Data protection: hidden risks, clear opportunities
At first glance, my role as chair of the Board at Capacity - The Public Services Lab doesn’t have much connection or continuity with the job I was doing until just over a year ago. I was for seven years Information Commissioner, the UK’s authority for data protection (and freedom of information). Serious stuff. Now my excellent successor Elizabeth Denham is doing the heavy lifting, and I’m chair of the Board of the Lab in Liverpool - where the work is fascinating, but very different.
And yet, one doesn’t leave data protection concerns behind when one stops being Information Commissioner.
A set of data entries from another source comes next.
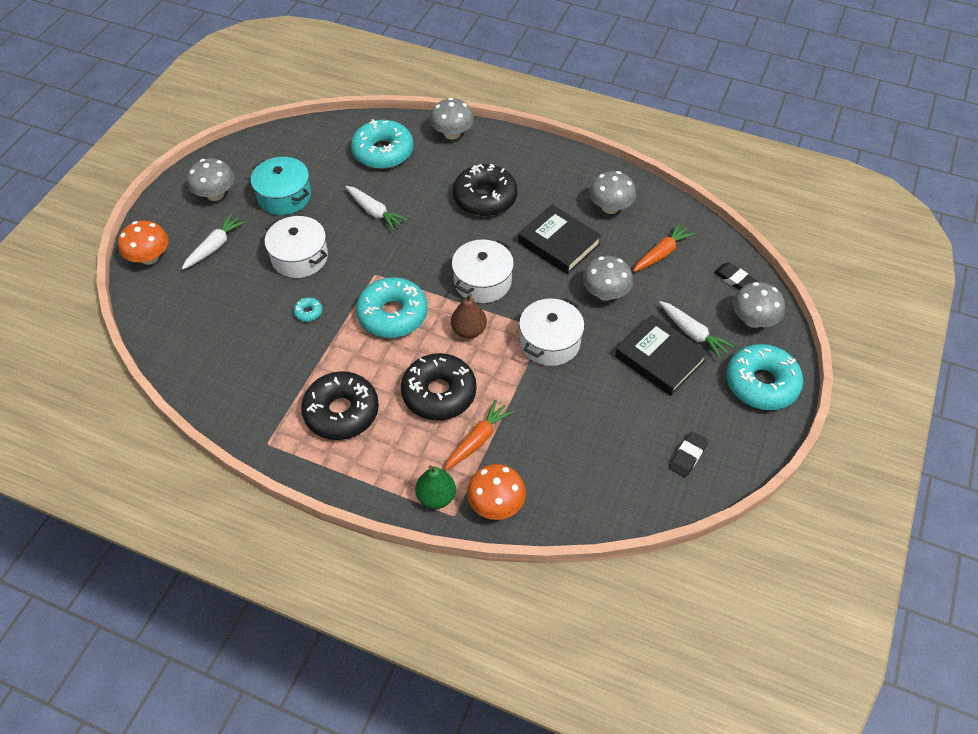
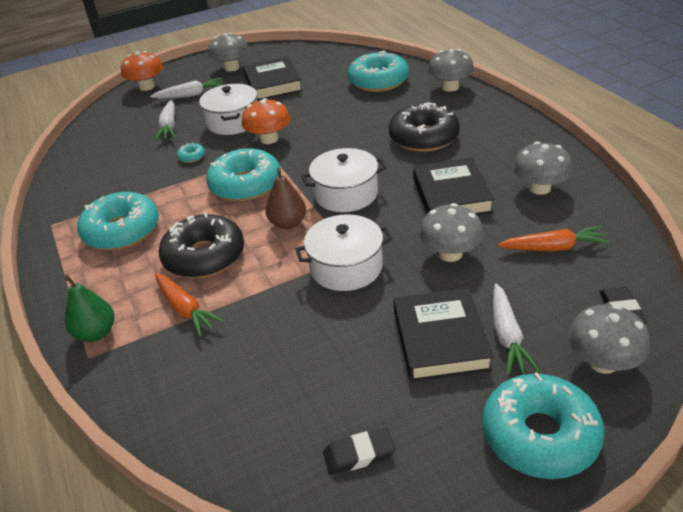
camera: 45 degrees right, 15 degrees down
(284, 196) = (273, 83): turquoise pot -> black book
(341, 412) = (122, 231): black donut -> turquoise donut
(374, 212) = (322, 115): white carrot -> white carrot (169, 126)
(478, 440) = (185, 309): orange carrot -> orange carrot turned 60 degrees clockwise
(496, 504) = (129, 371): orange mushroom -> orange mushroom (269, 139)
In fact, data protection represents both an opportunity and a threat when it comes to reconfiguring public services, building a greater role for community organisations as partners, which is what Capacity exists to help make happen.
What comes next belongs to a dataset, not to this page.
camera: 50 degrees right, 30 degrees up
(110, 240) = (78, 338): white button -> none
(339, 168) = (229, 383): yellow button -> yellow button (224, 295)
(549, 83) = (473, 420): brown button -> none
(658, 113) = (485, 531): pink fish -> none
When I was Information Commissioner I discovered that, all too often, the only thing people knew about data protection was around what they thought ‘you can’t do’. This ‘can’t do’ attitude is commonly cited as an obstacle to doing things differently. This is particularly the case where organisations need to be able to share data in order to deliver services differently. And ‘doing things differently’ is often the key to greater effectiveness and efficiency.
Here at Capacity - The Public Services Lab, we believe that things have to be done differently. Resources clearly aren’t able to keep up with growing needs. Yet, if we configured things in different ways, we could make resources go further. And by involving the voluntary, charitable, and social enterprise sector as partners, public authorities could deliver services that worked much better for clients. That’s where doing data protection properly can open up the potential for change.
We heard recently about the proposed Data Protection Bill which Parliament will be debating in the autumn. This is prompted by the General Data Protection Regulation which will be the law of the land from next May anyway. The Regulation is EU law, but the UK is going to have to replicate the provisions of the GDPR, as it’s known, if we are to continue dealing in data across borders - even after the UK leaves the EU.
Any organisation dealing with personal information is going to have to get to grips with the data protection rules. And that’s particularly the case with local, charitable, and social enterprise organisations, who are often dealing with the most sensitive categories of personal information.
From my experience as Information Commissioner, I am all too aware of the risks to the reputation of organisations mishandling personal information. The charity sector took a beating over sometimes questionable fundraising practices which broke the data protection rules. And some charities were as careless as some local authorities in the lax way in which they stored and used data. A hefty fine from the Commissioner certainly grabbed the headlines. The potential fines under the new rules make even the biggest monetary penalty I imposed look like pocket money. And, while my successor has made it clear that the ICO’s always practical approach to compliance will continue, organisations can no longer leave data protection to take care of itself.
So understanding data protection, so as to grab the opportunities and also avoid the risks, has to be priority over the next few months. If we don’t get this right we will not be able to unlock the potential for change which reimagining public services offers.
That’s why the event we are holding on 26 September 4.00pm - 6.30pm at the Cunard Building in Liverpool is so timely. We will be joined by Richard Marbrow, a Group Manager at the Information Commissioner’s Office (ICO), and by speakers from Catch22, Data Guardsman and Gardner Systems. Following on from the event, Capacity - The Public Services Lab will be seeing what more we can do to help voluntary organisations, charities, and social enterprises to get data protection right - and stay out of trouble.